Data entries:
▼

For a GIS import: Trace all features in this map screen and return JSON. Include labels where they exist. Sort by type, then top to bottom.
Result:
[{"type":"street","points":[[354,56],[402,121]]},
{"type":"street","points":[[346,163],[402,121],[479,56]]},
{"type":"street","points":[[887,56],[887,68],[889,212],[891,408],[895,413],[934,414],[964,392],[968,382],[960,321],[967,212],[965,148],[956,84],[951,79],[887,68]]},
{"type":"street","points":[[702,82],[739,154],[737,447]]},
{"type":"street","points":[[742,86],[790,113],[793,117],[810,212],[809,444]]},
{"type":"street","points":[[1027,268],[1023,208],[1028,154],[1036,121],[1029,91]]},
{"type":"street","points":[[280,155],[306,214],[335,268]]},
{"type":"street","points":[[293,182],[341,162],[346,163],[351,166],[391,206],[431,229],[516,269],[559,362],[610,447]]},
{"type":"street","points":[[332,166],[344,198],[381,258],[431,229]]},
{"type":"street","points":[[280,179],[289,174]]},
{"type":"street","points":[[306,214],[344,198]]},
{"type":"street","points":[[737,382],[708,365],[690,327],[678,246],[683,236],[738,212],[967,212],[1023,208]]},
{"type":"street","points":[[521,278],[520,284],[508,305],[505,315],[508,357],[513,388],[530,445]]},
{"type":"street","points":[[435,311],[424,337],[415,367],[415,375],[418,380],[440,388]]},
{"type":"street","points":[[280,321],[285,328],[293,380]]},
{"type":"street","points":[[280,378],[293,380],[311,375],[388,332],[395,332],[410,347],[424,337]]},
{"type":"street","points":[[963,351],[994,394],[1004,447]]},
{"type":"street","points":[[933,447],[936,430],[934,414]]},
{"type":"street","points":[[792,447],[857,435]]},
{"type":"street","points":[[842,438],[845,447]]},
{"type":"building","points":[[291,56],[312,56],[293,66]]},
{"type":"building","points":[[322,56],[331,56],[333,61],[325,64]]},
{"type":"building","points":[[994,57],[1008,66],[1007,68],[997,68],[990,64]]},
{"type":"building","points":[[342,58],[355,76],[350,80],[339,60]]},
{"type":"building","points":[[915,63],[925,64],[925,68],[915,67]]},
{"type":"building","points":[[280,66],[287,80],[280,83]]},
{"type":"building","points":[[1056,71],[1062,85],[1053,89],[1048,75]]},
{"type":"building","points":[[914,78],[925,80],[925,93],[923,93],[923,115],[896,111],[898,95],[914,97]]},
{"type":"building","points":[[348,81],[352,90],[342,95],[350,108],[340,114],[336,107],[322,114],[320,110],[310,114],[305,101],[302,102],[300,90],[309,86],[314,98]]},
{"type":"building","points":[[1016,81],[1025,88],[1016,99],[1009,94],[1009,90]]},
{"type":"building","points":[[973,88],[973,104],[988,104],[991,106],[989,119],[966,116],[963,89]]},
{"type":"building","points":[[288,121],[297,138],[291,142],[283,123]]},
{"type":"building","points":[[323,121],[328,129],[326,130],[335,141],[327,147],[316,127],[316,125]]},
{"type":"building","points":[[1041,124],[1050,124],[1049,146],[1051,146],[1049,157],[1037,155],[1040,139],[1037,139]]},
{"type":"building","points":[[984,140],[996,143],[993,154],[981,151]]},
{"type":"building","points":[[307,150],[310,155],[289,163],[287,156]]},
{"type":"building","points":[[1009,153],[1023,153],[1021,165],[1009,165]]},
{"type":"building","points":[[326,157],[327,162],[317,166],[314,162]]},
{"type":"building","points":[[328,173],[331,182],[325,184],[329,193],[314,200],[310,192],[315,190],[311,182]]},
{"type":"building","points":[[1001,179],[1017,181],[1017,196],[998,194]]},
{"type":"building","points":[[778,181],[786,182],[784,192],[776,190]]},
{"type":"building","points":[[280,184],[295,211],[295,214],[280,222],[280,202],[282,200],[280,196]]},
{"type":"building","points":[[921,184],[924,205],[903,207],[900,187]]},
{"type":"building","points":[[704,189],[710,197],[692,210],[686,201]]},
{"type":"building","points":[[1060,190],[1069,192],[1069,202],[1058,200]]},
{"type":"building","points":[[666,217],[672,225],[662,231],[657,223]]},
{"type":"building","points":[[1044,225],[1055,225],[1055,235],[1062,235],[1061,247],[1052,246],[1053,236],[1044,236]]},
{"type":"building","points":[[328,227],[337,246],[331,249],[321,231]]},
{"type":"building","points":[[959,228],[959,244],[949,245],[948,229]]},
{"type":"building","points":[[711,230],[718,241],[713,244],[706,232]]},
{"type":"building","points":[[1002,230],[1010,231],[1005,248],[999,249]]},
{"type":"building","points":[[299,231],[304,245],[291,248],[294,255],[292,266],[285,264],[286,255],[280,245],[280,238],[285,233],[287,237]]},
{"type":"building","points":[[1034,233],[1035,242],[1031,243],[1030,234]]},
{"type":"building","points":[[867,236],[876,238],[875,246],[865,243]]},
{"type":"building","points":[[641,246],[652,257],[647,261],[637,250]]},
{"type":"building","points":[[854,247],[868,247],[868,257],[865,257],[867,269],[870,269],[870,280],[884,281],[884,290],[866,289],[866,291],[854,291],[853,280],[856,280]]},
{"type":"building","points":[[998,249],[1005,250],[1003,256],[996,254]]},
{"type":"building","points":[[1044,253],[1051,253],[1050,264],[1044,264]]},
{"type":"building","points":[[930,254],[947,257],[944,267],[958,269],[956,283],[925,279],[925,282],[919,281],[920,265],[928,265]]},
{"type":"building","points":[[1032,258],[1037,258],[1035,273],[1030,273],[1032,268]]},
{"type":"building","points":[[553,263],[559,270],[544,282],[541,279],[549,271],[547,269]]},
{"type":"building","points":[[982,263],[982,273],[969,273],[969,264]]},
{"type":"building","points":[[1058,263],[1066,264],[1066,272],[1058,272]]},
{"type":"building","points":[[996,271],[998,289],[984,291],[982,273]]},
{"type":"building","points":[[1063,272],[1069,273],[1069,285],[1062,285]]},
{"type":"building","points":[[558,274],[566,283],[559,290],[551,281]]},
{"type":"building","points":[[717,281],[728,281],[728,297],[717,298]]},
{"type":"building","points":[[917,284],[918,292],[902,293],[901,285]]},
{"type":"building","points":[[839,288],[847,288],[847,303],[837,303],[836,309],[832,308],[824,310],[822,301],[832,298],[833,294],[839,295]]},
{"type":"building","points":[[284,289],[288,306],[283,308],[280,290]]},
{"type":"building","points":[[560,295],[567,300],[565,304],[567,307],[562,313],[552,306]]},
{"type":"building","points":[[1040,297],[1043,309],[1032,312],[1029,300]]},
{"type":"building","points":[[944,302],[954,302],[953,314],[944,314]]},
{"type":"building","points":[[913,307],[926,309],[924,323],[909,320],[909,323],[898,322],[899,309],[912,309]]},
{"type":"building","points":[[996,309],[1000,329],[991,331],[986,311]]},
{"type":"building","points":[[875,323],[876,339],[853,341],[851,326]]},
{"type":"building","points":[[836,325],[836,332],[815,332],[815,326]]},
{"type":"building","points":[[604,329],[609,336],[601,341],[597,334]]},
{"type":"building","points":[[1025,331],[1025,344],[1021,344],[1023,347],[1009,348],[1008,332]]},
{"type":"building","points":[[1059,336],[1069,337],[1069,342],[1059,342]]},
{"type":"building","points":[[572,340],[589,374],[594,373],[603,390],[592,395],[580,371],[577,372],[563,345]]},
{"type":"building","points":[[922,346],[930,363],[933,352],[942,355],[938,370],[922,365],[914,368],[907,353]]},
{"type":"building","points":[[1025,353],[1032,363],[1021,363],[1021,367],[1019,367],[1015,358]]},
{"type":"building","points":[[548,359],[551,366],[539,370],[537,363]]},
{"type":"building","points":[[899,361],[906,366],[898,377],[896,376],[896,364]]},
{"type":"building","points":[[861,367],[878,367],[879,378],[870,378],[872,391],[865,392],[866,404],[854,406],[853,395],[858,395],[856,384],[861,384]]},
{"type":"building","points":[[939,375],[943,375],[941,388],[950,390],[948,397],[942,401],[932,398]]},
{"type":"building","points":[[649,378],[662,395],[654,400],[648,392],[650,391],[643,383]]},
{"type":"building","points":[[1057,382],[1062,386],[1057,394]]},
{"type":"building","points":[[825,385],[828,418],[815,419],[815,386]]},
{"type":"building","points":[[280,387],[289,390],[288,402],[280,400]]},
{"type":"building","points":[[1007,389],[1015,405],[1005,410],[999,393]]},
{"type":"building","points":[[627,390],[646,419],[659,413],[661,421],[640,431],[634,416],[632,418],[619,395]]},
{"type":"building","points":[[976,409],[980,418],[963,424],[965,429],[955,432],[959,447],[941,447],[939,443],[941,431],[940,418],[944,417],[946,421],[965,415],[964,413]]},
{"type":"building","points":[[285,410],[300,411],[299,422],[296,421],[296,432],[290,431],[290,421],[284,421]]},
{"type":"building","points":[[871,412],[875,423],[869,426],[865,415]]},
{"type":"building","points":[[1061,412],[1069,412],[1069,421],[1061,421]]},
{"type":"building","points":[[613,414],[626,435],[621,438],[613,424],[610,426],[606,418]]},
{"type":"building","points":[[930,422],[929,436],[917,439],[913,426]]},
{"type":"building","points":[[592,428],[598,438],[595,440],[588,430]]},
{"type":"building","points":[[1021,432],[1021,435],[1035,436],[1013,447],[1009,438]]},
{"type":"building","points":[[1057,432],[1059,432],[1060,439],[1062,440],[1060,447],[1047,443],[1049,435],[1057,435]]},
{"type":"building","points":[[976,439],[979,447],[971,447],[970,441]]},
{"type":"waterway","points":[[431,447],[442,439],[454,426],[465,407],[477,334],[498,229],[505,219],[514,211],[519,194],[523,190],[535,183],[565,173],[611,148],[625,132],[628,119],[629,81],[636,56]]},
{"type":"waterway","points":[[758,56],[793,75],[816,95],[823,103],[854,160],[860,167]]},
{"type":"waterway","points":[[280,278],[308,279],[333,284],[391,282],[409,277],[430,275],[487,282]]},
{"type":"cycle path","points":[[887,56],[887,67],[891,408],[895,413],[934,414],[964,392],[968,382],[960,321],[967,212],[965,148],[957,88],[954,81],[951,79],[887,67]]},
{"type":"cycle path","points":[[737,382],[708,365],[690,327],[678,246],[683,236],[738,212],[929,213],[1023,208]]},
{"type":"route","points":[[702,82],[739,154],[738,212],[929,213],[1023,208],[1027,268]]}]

▲

• **Exercise instructions**
Look over the entries for "waterway", then copy every line that includes that string.

• **Response box**
{"type":"waterway","points":[[431,447],[442,439],[454,426],[465,407],[477,334],[498,229],[505,219],[514,211],[519,194],[523,190],[535,183],[565,173],[611,148],[625,132],[628,119],[629,81],[636,56]]},
{"type":"waterway","points":[[758,56],[793,75],[816,95],[823,103],[854,160],[860,167]]},
{"type":"waterway","points":[[280,278],[308,279],[333,284],[391,282],[409,277],[430,275],[487,282]]},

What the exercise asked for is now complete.